Aim of the exercise:
Please copy each line from the entries that contains the string "Visual".

[Source data]
◆ ◆ ◆ ◆

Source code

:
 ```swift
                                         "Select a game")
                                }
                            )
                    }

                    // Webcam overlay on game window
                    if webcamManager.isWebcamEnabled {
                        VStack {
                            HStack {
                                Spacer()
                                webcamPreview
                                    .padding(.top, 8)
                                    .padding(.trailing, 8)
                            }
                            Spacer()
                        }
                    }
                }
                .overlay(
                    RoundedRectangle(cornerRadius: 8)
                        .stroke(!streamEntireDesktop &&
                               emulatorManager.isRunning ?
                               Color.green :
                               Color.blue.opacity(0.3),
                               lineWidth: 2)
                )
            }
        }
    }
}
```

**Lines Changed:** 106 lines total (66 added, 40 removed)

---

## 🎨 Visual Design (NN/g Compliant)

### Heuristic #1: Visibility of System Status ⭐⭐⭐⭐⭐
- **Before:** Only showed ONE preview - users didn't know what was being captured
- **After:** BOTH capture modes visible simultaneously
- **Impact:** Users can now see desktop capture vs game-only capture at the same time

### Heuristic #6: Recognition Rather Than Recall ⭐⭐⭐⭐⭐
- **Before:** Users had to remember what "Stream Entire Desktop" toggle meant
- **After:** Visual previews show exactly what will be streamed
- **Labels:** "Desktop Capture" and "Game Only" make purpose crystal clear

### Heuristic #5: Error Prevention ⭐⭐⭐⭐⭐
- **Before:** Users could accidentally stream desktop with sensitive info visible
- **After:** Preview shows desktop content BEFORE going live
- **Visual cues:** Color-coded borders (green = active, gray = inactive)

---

◆ ◆ ◆ ◆

Task response:
## 🎨 Visual Design (NN/g Compliant)
- **After:** Visual previews show exactly what will be streamed
- **Visual cues:** Color-coded borders (green = active, gray = inactive)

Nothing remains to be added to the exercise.